Ancor oggi serpeggiano sintomi che conducono al fideismo nel deprezzamento o nello scarso rilievo che si dà all’apologetica cattolica (5).
c) Tra i due estremi del razionalismo e del fideismo, la Chiesa ha sempre difeso le prerogative della ragione e la sua capacità di conoscere con certezza l’esistenza di Dio e della rivelazione, cioè i preamboli della fede. Ha però anche sostenuto con uguale fermezza il carattere soprannaturale della rivelazione e l’oggettività dei suoi contenuti intellettuali, alcuni dei quali superano ogni intendimento razionale (misteri propriamente detti) anche dopo la manifestazione fattane da Dio.



NOTE


(1) “Dio, il quale crea e conserva tutte le cose per mezzo del Verbo (cf. Gv. 1, 3), offre agli uomini nelle cose create una perenne testimonianza di sé (cf. Rom. 1, 19-20). Inoltre, volendo aprire la via della salvezza celeste, fin dal principio manifestò se stesso ai progenitori. Dopo la loro caduta, con la promessa della redenzione, li risollevò nella speranza della salvezza (cf. Gen. 3, 15), ed ebbe costante cura del genere umano, per dare la vita eterna a tutti coloro, i quali cercano la salvezza con la perseveranza nella pratica del bene (cf. Rom. 2, 6-7). A suo tempo chiamò Abramo, per fare di lui un gran popolo (cf. Gen. 12, 2-3), che dopo i patriarchi ammaestrò per mezzo di Mosè e dei profeti, affinché lo riconoscessero come il solo Dio vivo e vero, Padre provvido e giusto giudice, e stessero in attesa del salvatore promesso. In tal modo preparò lungo i secoli la via al vangelo” Concilio Vaticano II, Costituzione Dei Verbum, I,3.

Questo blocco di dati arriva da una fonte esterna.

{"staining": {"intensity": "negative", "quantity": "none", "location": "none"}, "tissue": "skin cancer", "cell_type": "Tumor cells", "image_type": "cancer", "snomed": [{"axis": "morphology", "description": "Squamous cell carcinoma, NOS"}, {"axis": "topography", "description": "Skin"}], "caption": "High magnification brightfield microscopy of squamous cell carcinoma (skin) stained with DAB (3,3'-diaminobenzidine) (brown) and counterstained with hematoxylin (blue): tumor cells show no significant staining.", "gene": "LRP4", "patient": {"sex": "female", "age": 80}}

(2) Cf Gran Enciclopedia Rialp, Madrid 1971-76, 9, 780-784 (C. POZO).

(3) Cf soprattutto Insegnamenti di Paolo VI, 5, Città del Vaticano 1967 744.787; discorso a Bogotà (24.8.1968): AAS 60(1968)639-641; esortaz. Quinque iam anni (8.12.1970): AAS 63[1971]99-100)

(4) Questa sfiducia viene dall’idea che il peccato originale ha lasciato la ragione “ferita nelle sue stesse facoltà naturali”. Nella Formula concordiae 1,3 è detto che per la caduta di Adamo l’uomo è vittima di una inscrutabilis corruptio totius naturae et omnium virium, imprimis vero superiorum, et principalium animae facultatum: Die Bekenntnisschriften der evangelische-lutherischen Kirche, Gottingen 1956/3, 848.

(5) Paolo VI ha deprecato “il vuoto causato dalla perdita della fiducia nei grandi maestri del pensiero cristiano ” e ” nella validità dei principi fondamentali della ragione, cioè della filosofia perenne”: discorso a Bogotà: 24.8.1968: AAS 60[1968]642.

Testo tratto da: J. COLLANTES (a c. di), La fede della Chiesa Cattolica. Le idee e gli uomini nei documenti dottrinali del Magistero, Città del Vaticano 1993, pp. 45-47.